Maria places the bush on the table beside my bed, admires the extravagance of the flowers for a moment, their petals arranged in perfect spirals along the thin bud, then props her hands on her hips.

“Almost as good as edelweiss.” Smiling, she turns to look at me. “Do you like it?”

I blink, once, long and slow.

“Good,” she says, drawing the bedsheets up my thin chest. “Now I will get my dinner, and then I’ll finish reading you that book Kelly left. I love that author, what’s his name? Nicholas Parks. Barks? Yes, he’s a very romantical writer. My favorite is the one where the old lady has Alzheimer’s, the husband reads to her the story of their life, and then they die together on her bed in the old folks’ home. Ah, my heart!”

She clutches her ample bosom, sighs dramatically, then waves a hand at her own silliness. “Too bad these things don’t happen in real life.”

I wish I had a voice, because I’d tell her Oh, but they do, Maria.

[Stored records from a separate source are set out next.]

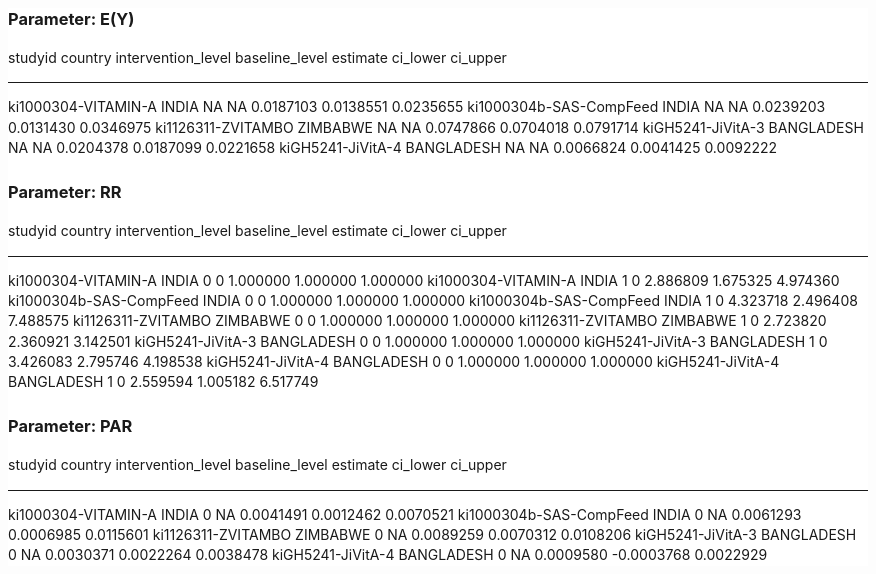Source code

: 
### Parameter: E(Y)


studyid                   country      intervention_level   baseline_level     estimate    ci_lower    ci_upper
------------------------  -----------  -------------------  ---------------  ----------  ----------  ----------
ki1000304-VITAMIN-A       INDIA        NA                   NA                0.0187103   0.0138551   0.0235655
ki1000304b-SAS-CompFeed   INDIA        NA                   NA                0.0239203   0.0131430   0.0346975
ki1126311-ZVITAMBO        ZIMBABWE     NA                   NA                0.0747866   0.0704018   0.0791714
kiGH5241-JiVitA-3         BANGLADESH   NA                   NA                0.0204378   0.0187099   0.0221658
kiGH5241-JiVitA-4         BANGLADESH   NA                   NA                0.0066824   0.0041425   0.0092222


### Parameter: RR


studyid                   country      intervention_level   baseline_level    estimate   ci_lower   ci_upper
------------------------  -----------  -------------------  ---------------  ---------  ---------  ---------
ki1000304-VITAMIN-A       INDIA        0                    0                 1.000000   1.000000   1.000000
ki1000304-VITAMIN-A       INDIA        1                    0                 2.886809   1.675325   4.974360
ki1000304b-SAS-CompFeed   INDIA        0                    0                 1.000000   1.000000   1.000000
ki1000304b-SAS-CompFeed   INDIA        1                    0                 4.323718   2.496408   7.488575
ki1126311-ZVITAMBO        ZIMBABWE     0                    0                 1.000000   1.000000   1.000000
ki1126311-ZVITAMBO        ZIMBABWE     1                    0                 2.723820   2.360921   3.142501
kiGH5241-JiVitA-3         BANGLADESH   0                    0                 1.000000   1.000000   1.000000
kiGH5241-JiVitA-3         BANGLADESH   1                    0                 3.426083   2.795746   4.198538
kiGH5241-JiVitA-4         BANGLADESH   0                    0                 1.000000   1.000000   1.000000
kiGH5241-JiVitA-4         BANGLADESH   1                    0                 2.559594   1.005182   6.517749


### Parameter: PAR


studyid                   country      intervention_level   baseline_level     estimate     ci_lower    ci_upper
------------------------  -----------  -------------------  ---------------  ----------  -----------  ----------
ki1000304-VITAMIN-A       INDIA        0                    NA                0.0041491    0.0012462   0.0070521
ki1000304b-SAS-CompFeed   INDIA        0                    NA                0.0061293    0.0006985   0.0115601
ki1126311-ZVITAMBO        ZIMBABWE     0                    NA                0.0089259    0.0070312   0.0108206
kiGH5241-JiVitA-3         BANGLADESH   0                    NA                0.0030371    0.0022264   0.0038478
kiGH5241-JiVitA-4         BANGLADESH   0                    NA                0.0009580   -0.0003768   0.0022929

They absolutely do.

Out in the yard in the glimmering rain, beneath the spreading branches of the mulberry tree, James stands waiting.

He’s smiling. Even through the gentle evening mist, I see how brightly his eyes burn for me. That beautiful, blazing true blue.

Maria bustles off to the kitchen to start her dinner. I hear the hum of the microwave, the gentle drum of the rain on the roof.

My gaze locked with James’s, I rise from the bed.

I walk to the patio doors, slide them open, and step outside. The cement is rough and cool under my bare feet. The fragrant evening air clings to my skin and hair. The edges of my gown drag over the wet grass as I walk, the beads of moisture gathering into a circle of deep blue at the hem, a blue darker than the fabric itself.

I stop an arm’s reach from James and gaze at him in love and wonder. Raindrops crown his dark hair, sprinkle his wide shoulders, slide in leisurely paths down the gorgeous planes of his bare chest.

I say drily, “I should’ve known you wouldn’t be wearing a shirt.”